Bei Insidern wird der Name Avantec mehr und mehr als der Spezialist fürs Fräsen problematischer Werkstoffe bekannt. Feldhaus bekam Kenntnis per Mundpropaganda, nämlich von einem seiner Zulieferer, der ähnliche Probleme damit gelöst hatte. „Wir nahmen Kontakt auf und trafen uns mehrfach mit dem zuständigen Berater, um unsere Probleme darzustellen“, so erzählt Matthias Feldhaus. „Der für uns zuständige Mann von Avantec hatte auch auf Anhieb einen Lösungsvorschlag. Und bereits die ersten Einsätze im Schlitzbereich waren derart erfolgreich, dass wir uns entschlossen, diese Werkzeuge einzusetzen.“
Standzeit verdreifacht bei dreifachem Vorschub
Überzeugt hat dabei nicht nur die Standzeit, die auf Anhieb teilweise um mehr als das Dreifache anstieg. Vielmehr überzeugten diese neuen Scheibenfräser sowohl durch ihre erstaunliche Laufruhe als auch mit der erzielten deutlich besseren Oberfläche. „Man hört und sieht, dass diese Werkzeuge wesentlich weicher schneiden und damit auch unsere Maschinen schonen“, lässt der Produktionsleiter hören. „Und das, obwohl wir mit bis zu dreifachen Vorschüben fahren. Trotzdem war die Maschinenbelastung niedriger als vorher.“
Hier manifestieren sich die langjährigen Kenntnisse über die Details bei der Zerspanung, welche die Avantec-Entwickler offenbar pflegen. Und sie setzen diese beim Anwender zielgerichtet ein. Obwohl im Allgemeinen in einer Teilefertigung eine gewisse Statik vorherrscht, denn man will mit Veränderungen möglichst kein Risiko eingehen, hat sich bei Klauke etwas bewegt. Durch die guten vorliegenden Ergebnisse aus dem bisherigen Einsatz von Avantec-Werkzeugen blickt man jetzt auch auf andere Fräsbereiche. Entsprechende Versuche sind dort schon geplant.

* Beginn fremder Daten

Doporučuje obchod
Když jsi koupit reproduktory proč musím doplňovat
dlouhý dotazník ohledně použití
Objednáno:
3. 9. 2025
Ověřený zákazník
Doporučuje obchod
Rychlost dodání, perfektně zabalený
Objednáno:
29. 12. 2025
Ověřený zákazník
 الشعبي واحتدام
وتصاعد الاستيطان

Mit dem Scheibenfräser TB 18 (160 mmØ, 10 mm breit) mit Platten TNAW 1606ZZ lassen sich jetzt mit einem Plattensatz 40 statt früher 12 Teile bearbeiten. Bei einem anderen Presskopfunterteil, das mit einem Fräser von 100 mmØ und 16 mm Breite bearbeitet wird, schafft man jetzt 90 statt früher 40 Teile. Generell wird nass bearbeitet, mit teilweise mehr als dreifachem Vorschub gegenüber früher. „Wir haben aber auch eine besonders hohe Prozesssicherheit erzielt“, erläutert Feldhaus. „Der insgesamt erzielte Produktivitätssprung ist beachtlich.“
Kein Wunder, dass er im Bereich der Scheibenfräser komplett auf Avantec umgestellt hat – trotz der höheren Preise, die dafür verlangt werden. Aber deren Einsatz hat auch dazu geführt, dass die Kalkulation überholt werden konnte. Durch den Einsatz dieser neuen Werkzeuge aus dem Hause Avantec sind Kapazitäten frei geworden. Zwar wurde noch keine Maschine eingespart, aber insgesamt hat sich die Situation auf den Maschinen entspannt.